:: 抜粋箇所 ::
妻とたまに外出するときがある。ほとんどは電車で出かけることになる。食事をするにしても、美味しいお酒と一緒に食べないと楽しくないからだ。
一人で出かける時も当然電車である。サウナに入れば、当然その後にビールが待っている。友だちに会うときも、ふつうはお酒を一緒に飲む。シラフのランチとケーキで何時間も話せる女子の友達付き合いは、私には不可能である。
車を運転するのは好きであるが、その機会がなくなってきた。それに、最近は市街地を運転することが面倒に感じられる。信号のない田舎道ならいい。しかし、常に緊張を強いられる街での運転は車から降りた後にどっと疲れが出る。こんなところでも加齢による体の変化を感じる。
車との付き合い方が変わってきているように感じられる。
田舎で育った私にとって、車はあって当たり前のものであり、自分専用の車を持たない人はまずいなかったし、いたとしたら引きこもり同然であった。お金をかける場所も、お洒落をする場所も車から始まる、そのような感覚の中20代まで過ごしてきた。
ときめかない
親元を離れ、仕事を始めてからは電車が中心の生活に変わった。それでも車は人並みに好きで、ドライブによくいった。車を所有する状態は当たり前であったし、駐車場や保険にかかる費用は普通の生活をするために必要なコストであると思っていた。
そのようなわけで何も考えずに車を持ちつづけてきたわけであるが、これほど乗らないと最近はそのことに対して疑問を感じるようになった。
私はいったいいくらのお金を乗らない車にかけているのだろうか。駐車場代、保険、車検費用、ガソリン代、オイル交換費用、さっと考えるだけで月に2万円は使ってそうだ。私のもらっている小遣いを考えると「それだけか」といえる額ではない。
月に1~2回近場で利用するぐらいならタクシーを使っても1万円以内ですみそうであるし、カーシェアリングを使えばもっと安く済ますことができる。
「車を所有することはお金の問題ではなく、自由や生き方に関わってくるのだ」そういう声が聞こえてきそうである。確かにそうだ。かつての私もそう思っていた。車を所有することで得られる自由の感覚、どこへでも移動することができるという開かれた心情の心地よさは理解できる。
しかし、今は車を運転することに、かつてのような期待感を持つことができない。もちろん、どこか遠くへ行きたいとは強く思うのであるが、電車とタクシーを乗り継いで、その場所で美味しいお酒を飲むということへの切望感の方が高いのだ。
:::
:: 生データ ::
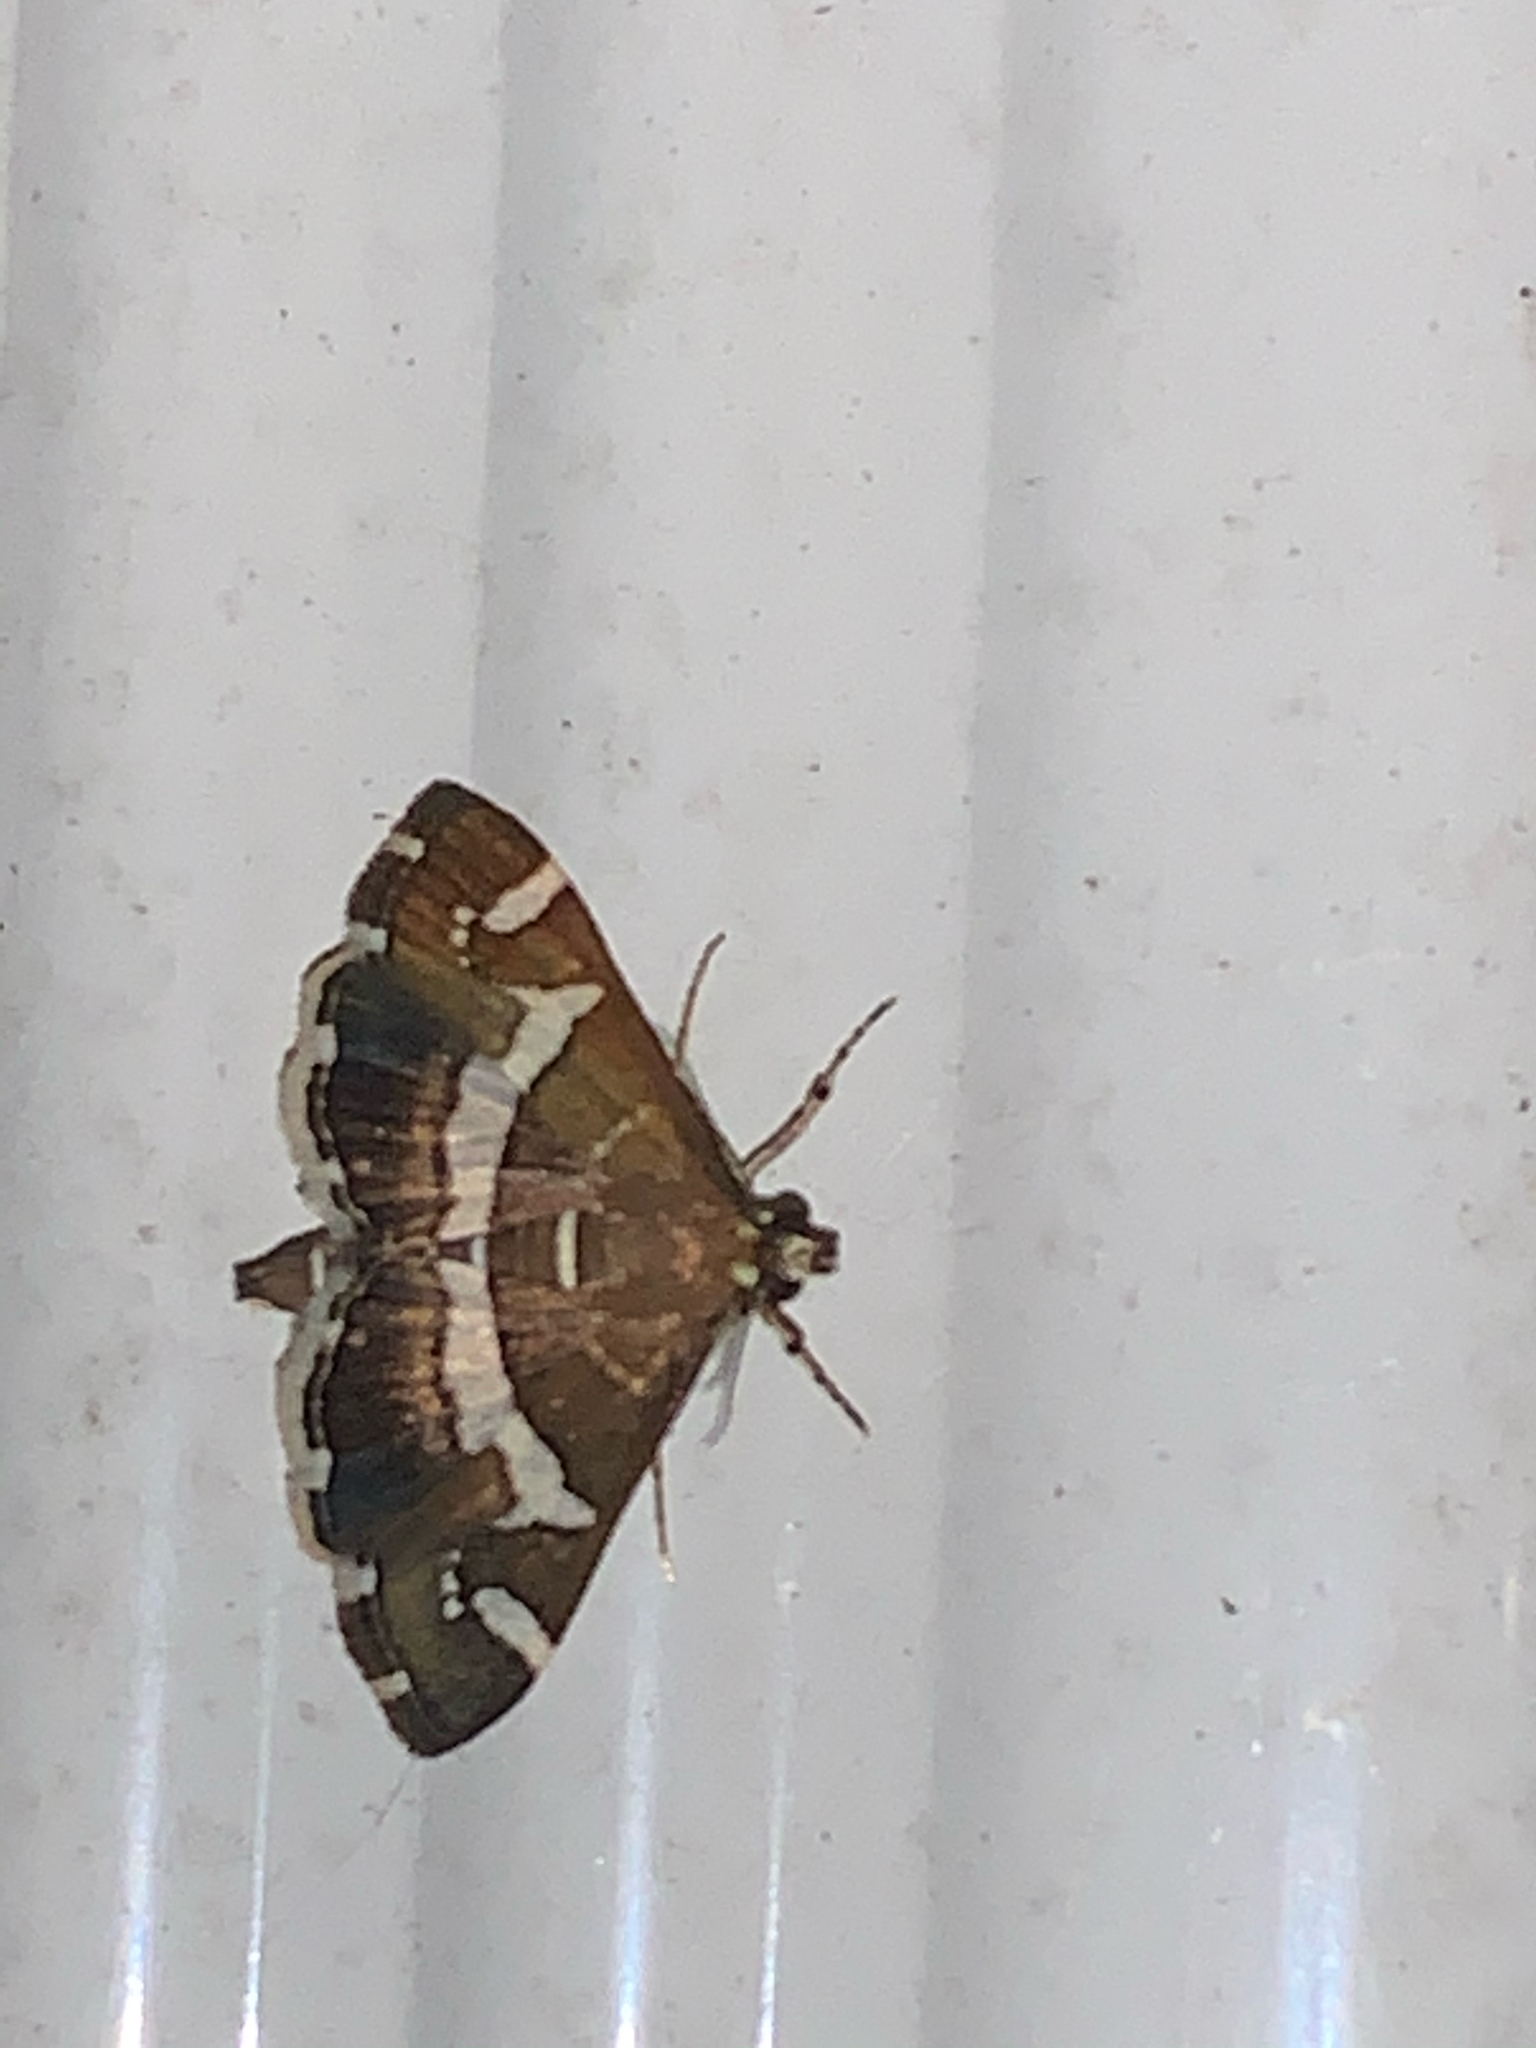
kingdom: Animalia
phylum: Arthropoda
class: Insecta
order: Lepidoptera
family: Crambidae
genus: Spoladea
:::
:: 生データ ::
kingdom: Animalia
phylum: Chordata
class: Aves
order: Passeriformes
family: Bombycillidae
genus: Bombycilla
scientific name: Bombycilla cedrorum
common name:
:::
=== 出題内容 1 ===
上の抜粋箇所の内容を2文で要約してください。
=== 出題内容 2 ===
上の抜粋箇所のうち、「車を運転するのは好きであるが」と「なコストであると思っていた。」の間を、両端を含めて一字一句そのまま再現してください。
上記のデータの行は参照する必要がありません。

=== 正しい出力 1 ===
筆者は外出時にお酒を楽しむため電車を使うことがほとんどで、加齢もあって市街地での運転を面倒に感じるようになった。ほとんど乗らない車に月2万円ほどかけていると考えて車を持ち続けることに疑問を抱くようになり、今は運転への期待感よりも、電車とタクシーを乗り継いで行った先で美味しいお酒を飲むことへの切望感の方が高い。

=== 正しい出力 2 ===
車を運転するのは好きであるが、その機会がなくなってきた。それに、最近は市街地を運転することが面倒に感じられる。信号のない田舎道ならいい。しかし、常に緊張を強いられる街での運転は車から降りた後にどっと疲れが出る。こんなところでも加齢による体の変化を感じる。
車との付き合い方が変わってきているように感じられる。
田舎で育った私にとって、車はあって当たり前のものであり、自分専用の車を持たない人はまずいなかったし、いたとしたら引きこもり同然であった。お金をかける場所も、お洒落をする場所も車から始まる、そのような感覚の中20代まで過ごしてきた。
ときめかない
親元を離れ、仕事を始めてからは電車が中心の生活に変わった。それでも車は人並みに好きで、ドライブによくいった。車を所有する状態は当たり前であったし、駐車場や保険にかかる費用は普通の生活をするために必要なコストであると思っていた。